Identify each line in the items below that contains the word "volume" and copy those lines out. Matching is case-sensitive.

→ Records from a collection
+++

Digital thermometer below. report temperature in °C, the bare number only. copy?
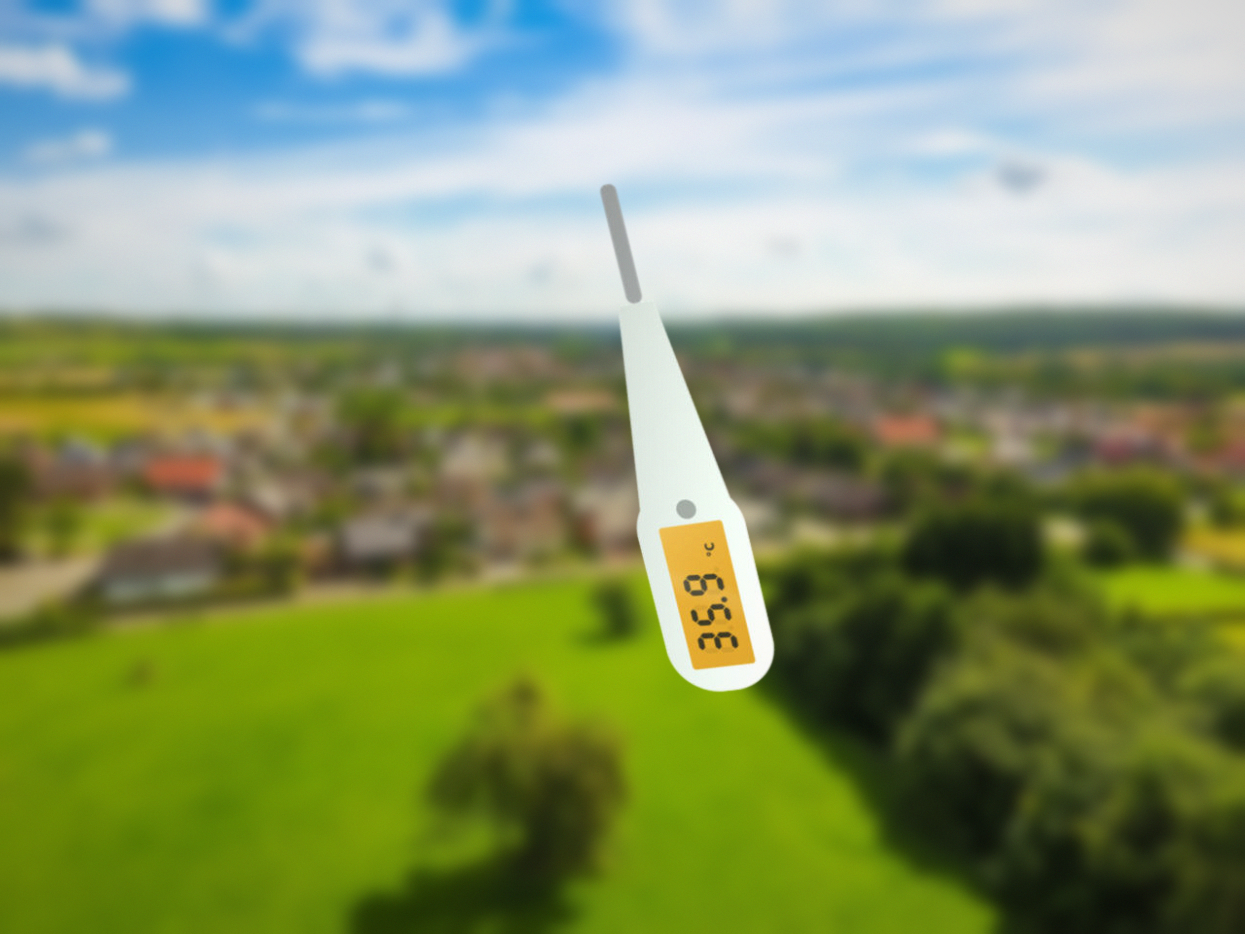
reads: 35.9
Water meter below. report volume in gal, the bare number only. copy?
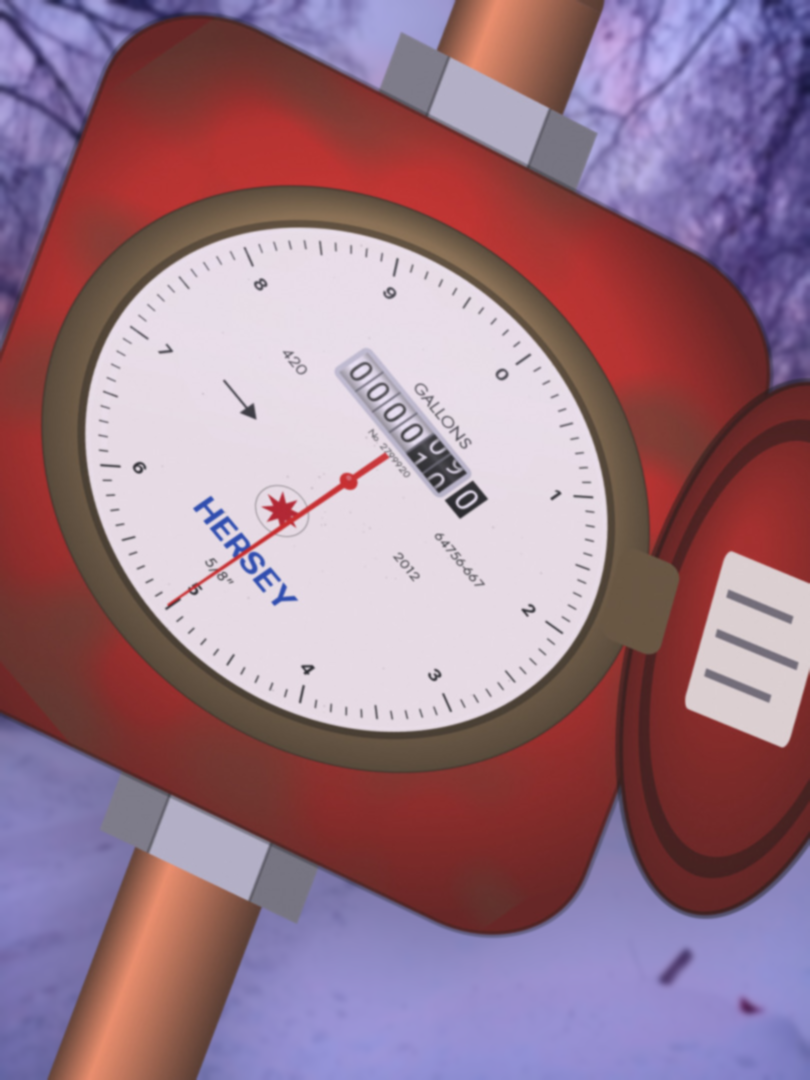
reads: 95.0
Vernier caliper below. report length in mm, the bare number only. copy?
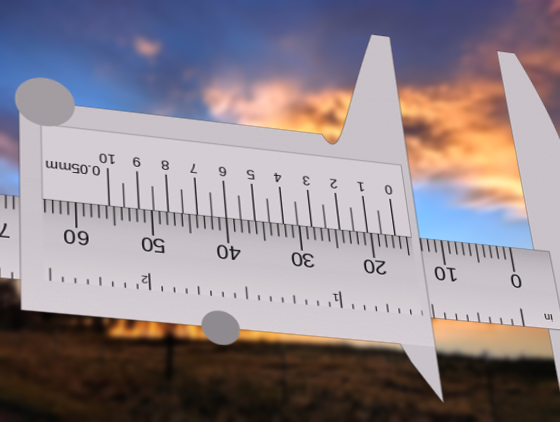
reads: 16.6
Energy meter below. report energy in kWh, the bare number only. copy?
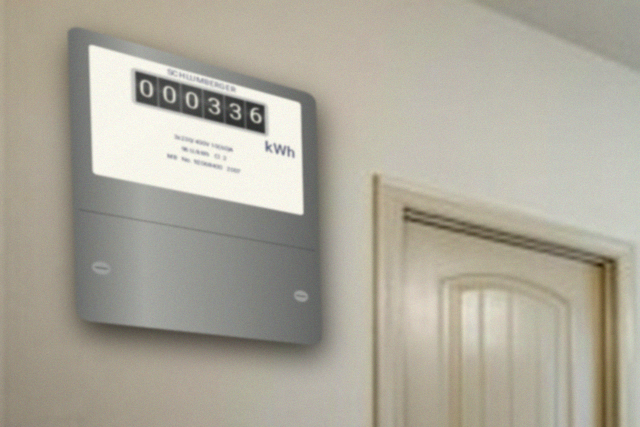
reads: 336
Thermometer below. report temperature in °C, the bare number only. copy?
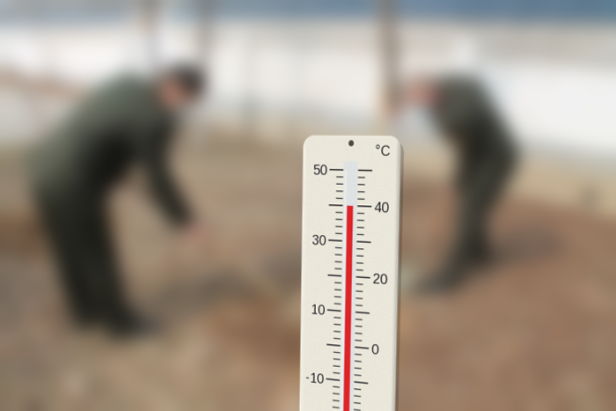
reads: 40
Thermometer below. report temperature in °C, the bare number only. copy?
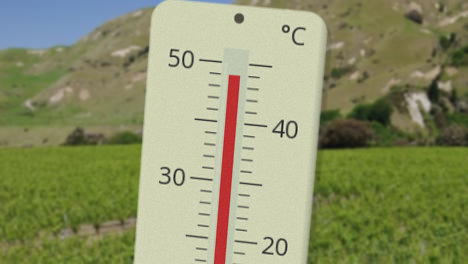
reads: 48
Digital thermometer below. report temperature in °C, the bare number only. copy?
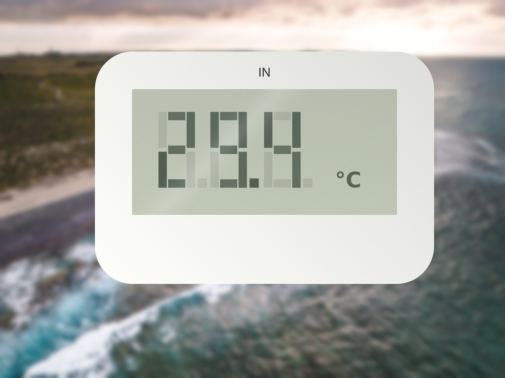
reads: 29.4
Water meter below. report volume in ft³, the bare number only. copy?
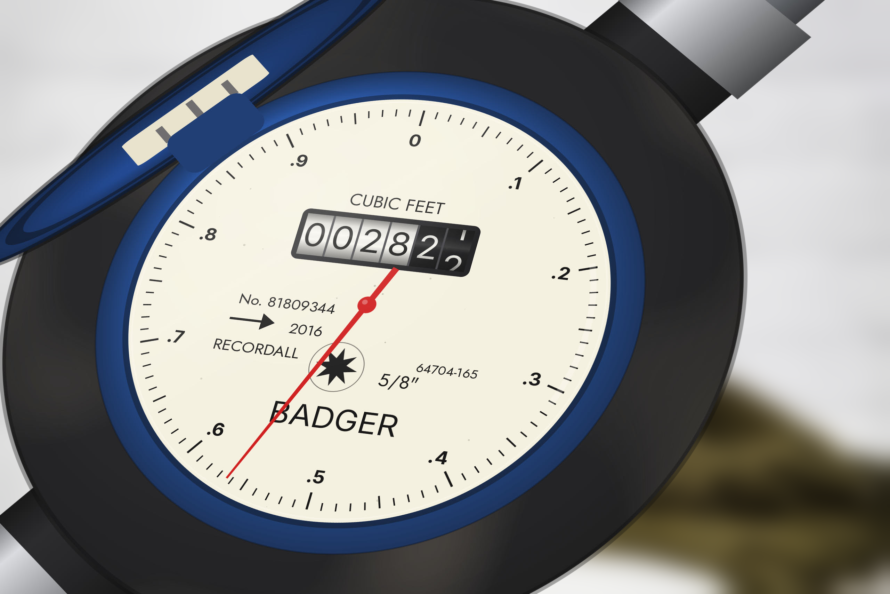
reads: 2821.56
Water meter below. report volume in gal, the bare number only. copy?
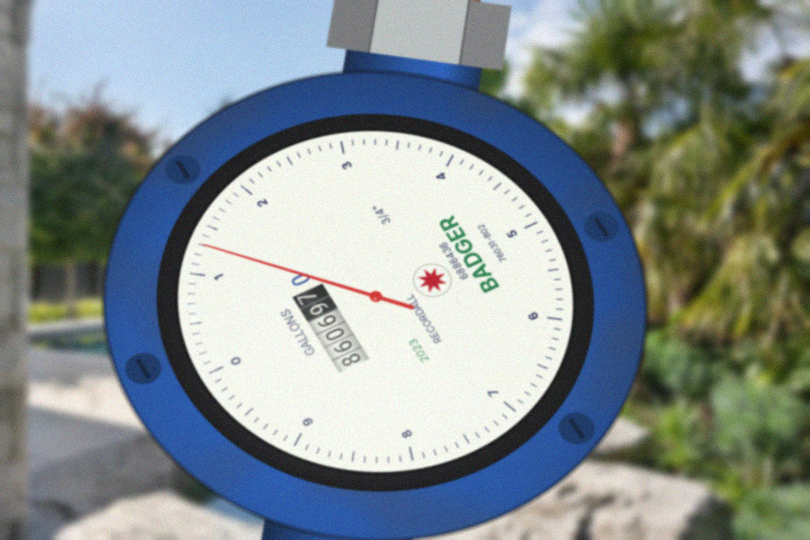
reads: 8606971.3
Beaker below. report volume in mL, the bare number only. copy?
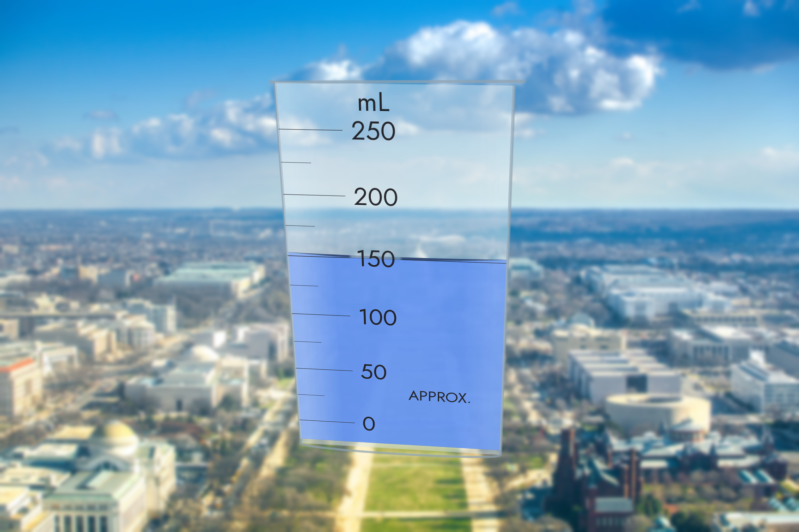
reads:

+++

→ Solved problem
Water meter below. report volume in gal, the bare number only. copy?
Water meter below. report volume in ft³, the bare number only. copy?
Water meter below. report volume in gal, the bare number only. copy?
Beaker below. report volume in mL, the bare number only. copy?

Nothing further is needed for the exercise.